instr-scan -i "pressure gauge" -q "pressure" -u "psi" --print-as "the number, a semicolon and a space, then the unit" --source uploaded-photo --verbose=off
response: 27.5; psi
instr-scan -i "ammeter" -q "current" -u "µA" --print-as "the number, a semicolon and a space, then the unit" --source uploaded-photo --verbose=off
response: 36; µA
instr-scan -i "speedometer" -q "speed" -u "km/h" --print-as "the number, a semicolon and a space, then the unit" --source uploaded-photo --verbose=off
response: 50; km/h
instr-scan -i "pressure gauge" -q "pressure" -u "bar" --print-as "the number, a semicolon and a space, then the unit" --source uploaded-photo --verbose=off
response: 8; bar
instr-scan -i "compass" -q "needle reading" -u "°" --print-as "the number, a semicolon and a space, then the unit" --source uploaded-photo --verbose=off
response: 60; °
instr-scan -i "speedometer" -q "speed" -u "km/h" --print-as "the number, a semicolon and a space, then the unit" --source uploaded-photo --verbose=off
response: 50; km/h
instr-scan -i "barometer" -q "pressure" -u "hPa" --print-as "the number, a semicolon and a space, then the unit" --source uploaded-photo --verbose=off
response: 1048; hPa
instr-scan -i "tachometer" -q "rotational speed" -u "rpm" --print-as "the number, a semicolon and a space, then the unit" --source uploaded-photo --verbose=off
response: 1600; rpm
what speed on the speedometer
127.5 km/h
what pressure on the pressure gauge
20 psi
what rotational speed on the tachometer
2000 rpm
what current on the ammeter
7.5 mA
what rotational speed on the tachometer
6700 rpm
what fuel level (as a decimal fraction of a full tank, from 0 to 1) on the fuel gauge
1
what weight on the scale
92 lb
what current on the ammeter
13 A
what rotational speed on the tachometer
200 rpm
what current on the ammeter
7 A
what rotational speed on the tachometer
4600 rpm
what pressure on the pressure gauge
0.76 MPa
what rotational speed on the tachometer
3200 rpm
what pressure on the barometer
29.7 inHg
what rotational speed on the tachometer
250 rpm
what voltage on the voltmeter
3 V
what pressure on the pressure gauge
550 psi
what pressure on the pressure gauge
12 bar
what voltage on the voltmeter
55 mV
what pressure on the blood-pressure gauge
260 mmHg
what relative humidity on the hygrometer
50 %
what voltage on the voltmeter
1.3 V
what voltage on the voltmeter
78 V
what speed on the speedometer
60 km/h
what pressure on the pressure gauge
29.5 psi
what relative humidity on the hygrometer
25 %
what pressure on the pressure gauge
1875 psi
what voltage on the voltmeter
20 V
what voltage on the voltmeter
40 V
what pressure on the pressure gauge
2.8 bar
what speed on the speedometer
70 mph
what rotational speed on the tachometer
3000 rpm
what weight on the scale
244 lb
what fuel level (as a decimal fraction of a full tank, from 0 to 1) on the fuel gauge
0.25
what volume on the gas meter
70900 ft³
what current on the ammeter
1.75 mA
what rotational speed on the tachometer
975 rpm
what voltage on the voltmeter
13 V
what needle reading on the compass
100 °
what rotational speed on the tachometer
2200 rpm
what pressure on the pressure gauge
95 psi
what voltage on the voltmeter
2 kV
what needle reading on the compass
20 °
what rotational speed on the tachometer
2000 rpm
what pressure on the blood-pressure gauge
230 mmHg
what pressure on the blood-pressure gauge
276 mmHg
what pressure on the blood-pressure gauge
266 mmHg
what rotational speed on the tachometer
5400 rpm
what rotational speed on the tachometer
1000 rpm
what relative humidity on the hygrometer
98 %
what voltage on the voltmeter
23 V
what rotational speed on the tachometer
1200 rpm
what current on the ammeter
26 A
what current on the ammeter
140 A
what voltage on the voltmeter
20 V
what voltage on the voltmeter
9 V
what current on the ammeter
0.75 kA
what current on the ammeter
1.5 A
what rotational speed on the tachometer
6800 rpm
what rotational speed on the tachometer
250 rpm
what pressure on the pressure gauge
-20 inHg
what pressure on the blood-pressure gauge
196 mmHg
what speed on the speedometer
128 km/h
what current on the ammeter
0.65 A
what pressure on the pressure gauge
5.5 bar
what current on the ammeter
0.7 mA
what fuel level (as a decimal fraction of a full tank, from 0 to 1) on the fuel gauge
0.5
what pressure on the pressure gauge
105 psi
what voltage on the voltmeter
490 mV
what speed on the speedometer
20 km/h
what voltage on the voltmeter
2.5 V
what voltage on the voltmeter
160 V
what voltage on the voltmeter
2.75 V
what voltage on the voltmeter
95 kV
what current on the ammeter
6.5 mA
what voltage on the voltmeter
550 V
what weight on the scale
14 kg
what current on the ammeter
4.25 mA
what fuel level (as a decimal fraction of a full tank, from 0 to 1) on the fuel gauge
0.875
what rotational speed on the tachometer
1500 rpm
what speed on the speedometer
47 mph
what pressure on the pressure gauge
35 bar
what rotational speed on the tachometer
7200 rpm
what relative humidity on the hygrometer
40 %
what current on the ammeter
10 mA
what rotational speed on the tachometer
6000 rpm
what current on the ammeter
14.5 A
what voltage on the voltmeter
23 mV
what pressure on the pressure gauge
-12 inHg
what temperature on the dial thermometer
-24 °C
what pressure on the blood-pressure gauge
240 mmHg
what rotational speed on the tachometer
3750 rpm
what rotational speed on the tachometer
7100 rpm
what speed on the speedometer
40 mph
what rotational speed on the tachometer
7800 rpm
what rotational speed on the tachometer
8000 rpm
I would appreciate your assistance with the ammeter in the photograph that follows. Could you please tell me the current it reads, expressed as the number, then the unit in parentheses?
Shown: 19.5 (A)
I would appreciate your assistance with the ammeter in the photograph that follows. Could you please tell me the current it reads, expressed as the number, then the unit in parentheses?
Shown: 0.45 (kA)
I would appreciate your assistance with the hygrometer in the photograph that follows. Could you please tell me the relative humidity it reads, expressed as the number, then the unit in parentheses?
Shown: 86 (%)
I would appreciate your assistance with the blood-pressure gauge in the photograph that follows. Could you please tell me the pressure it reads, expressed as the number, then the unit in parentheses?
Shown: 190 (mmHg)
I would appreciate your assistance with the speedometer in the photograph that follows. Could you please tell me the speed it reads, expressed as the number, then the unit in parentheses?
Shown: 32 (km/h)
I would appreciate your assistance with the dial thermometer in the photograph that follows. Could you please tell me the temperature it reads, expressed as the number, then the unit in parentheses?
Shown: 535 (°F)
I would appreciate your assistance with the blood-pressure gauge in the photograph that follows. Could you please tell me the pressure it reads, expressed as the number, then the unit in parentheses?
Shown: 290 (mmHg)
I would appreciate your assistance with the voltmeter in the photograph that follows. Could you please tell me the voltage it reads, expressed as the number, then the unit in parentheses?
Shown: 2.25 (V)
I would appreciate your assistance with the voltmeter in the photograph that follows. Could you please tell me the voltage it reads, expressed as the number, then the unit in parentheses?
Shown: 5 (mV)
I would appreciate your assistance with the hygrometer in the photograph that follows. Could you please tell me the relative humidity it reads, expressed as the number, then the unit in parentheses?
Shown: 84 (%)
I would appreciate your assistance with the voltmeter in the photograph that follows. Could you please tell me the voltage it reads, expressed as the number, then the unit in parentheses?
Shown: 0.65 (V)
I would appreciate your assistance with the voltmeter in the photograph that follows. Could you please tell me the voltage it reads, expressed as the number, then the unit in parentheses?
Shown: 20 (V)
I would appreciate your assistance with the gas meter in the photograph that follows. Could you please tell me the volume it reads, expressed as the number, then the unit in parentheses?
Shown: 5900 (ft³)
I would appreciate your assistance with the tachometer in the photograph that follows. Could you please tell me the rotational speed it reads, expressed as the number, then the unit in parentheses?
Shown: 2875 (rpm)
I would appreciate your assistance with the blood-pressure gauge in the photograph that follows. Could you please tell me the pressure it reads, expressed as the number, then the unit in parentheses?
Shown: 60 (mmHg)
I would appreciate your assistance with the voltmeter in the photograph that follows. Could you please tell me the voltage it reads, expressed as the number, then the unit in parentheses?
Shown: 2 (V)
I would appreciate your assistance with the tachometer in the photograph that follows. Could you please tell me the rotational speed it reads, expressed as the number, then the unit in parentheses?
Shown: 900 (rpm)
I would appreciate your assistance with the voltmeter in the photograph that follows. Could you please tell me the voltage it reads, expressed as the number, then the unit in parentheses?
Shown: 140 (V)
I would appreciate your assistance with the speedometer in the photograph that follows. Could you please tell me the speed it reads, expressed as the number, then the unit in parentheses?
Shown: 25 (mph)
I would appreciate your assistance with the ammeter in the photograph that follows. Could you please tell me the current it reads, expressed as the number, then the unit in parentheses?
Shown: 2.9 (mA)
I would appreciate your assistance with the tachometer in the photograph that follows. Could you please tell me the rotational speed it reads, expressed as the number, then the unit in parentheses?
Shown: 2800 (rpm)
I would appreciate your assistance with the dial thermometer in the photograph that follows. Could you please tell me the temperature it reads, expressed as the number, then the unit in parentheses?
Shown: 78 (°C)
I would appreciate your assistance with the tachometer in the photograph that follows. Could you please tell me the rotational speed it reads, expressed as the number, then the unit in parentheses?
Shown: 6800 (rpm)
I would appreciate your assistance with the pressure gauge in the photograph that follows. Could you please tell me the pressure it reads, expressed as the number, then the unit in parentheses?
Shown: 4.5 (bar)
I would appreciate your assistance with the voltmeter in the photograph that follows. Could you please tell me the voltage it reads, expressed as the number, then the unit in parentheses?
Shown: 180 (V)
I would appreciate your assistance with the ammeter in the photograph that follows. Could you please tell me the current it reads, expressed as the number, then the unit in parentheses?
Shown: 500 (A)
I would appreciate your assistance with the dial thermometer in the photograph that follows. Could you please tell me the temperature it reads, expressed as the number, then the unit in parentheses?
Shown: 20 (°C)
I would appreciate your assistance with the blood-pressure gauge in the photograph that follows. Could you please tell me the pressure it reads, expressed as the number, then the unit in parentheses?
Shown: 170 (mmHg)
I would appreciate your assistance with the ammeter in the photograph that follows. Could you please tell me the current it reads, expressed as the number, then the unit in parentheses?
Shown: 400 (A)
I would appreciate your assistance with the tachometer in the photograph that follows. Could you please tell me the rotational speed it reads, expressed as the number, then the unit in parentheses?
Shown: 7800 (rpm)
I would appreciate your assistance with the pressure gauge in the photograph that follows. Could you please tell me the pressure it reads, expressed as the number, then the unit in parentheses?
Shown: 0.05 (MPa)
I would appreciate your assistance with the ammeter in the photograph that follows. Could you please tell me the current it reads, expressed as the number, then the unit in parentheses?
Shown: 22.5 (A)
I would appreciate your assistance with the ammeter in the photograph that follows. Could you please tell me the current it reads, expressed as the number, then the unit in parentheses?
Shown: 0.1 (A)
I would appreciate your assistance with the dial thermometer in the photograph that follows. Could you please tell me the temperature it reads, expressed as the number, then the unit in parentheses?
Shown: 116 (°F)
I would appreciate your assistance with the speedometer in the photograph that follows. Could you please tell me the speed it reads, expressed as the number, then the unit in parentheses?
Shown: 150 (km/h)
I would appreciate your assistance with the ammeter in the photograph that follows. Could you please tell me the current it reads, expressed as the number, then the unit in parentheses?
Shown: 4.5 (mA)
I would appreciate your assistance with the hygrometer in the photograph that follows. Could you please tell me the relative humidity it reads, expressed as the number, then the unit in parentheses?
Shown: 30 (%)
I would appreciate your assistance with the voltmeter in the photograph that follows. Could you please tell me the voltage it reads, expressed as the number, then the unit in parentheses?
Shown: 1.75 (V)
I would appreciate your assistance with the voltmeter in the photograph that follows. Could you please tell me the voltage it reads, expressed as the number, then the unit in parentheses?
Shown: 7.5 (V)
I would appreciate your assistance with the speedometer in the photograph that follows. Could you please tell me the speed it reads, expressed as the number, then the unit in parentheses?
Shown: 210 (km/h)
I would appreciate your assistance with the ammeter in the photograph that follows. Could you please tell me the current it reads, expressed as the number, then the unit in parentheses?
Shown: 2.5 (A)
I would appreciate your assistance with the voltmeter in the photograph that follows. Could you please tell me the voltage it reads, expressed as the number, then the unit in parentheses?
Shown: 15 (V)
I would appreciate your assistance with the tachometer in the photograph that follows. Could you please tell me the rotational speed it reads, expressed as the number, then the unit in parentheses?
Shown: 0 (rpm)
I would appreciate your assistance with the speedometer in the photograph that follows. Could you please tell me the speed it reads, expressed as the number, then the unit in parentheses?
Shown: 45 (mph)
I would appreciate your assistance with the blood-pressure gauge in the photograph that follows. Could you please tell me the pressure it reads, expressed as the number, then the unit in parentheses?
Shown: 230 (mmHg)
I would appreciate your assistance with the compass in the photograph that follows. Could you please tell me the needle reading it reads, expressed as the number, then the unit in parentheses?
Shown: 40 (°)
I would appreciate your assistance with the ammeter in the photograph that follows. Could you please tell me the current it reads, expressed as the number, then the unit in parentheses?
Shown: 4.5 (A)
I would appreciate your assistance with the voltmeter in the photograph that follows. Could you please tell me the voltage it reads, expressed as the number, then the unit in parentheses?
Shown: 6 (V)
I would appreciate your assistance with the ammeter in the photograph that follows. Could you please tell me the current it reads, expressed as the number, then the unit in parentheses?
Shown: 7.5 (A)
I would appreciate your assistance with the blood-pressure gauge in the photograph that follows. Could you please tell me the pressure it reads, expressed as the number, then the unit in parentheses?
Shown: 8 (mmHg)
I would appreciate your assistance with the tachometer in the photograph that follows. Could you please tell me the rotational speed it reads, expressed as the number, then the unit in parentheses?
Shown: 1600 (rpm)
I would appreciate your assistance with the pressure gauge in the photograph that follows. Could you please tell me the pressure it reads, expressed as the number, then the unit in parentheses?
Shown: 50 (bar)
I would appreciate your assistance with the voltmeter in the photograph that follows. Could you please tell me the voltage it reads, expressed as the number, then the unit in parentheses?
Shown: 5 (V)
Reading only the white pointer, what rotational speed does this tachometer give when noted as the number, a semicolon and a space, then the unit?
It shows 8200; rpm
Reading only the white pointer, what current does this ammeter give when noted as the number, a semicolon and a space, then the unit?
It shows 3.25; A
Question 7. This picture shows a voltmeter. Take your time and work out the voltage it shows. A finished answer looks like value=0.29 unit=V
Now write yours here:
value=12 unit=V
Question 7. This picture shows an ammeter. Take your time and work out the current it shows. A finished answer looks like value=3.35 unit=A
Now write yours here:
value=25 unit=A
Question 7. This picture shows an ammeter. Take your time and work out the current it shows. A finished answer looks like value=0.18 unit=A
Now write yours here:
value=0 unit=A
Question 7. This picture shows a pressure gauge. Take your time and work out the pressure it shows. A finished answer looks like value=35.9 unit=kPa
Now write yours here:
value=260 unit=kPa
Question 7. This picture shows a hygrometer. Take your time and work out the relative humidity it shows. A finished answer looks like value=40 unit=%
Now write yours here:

-----

Count the lines in the listing above that contain the string "give". Reply with the number alone.

ANSWER SPACE ▸ 2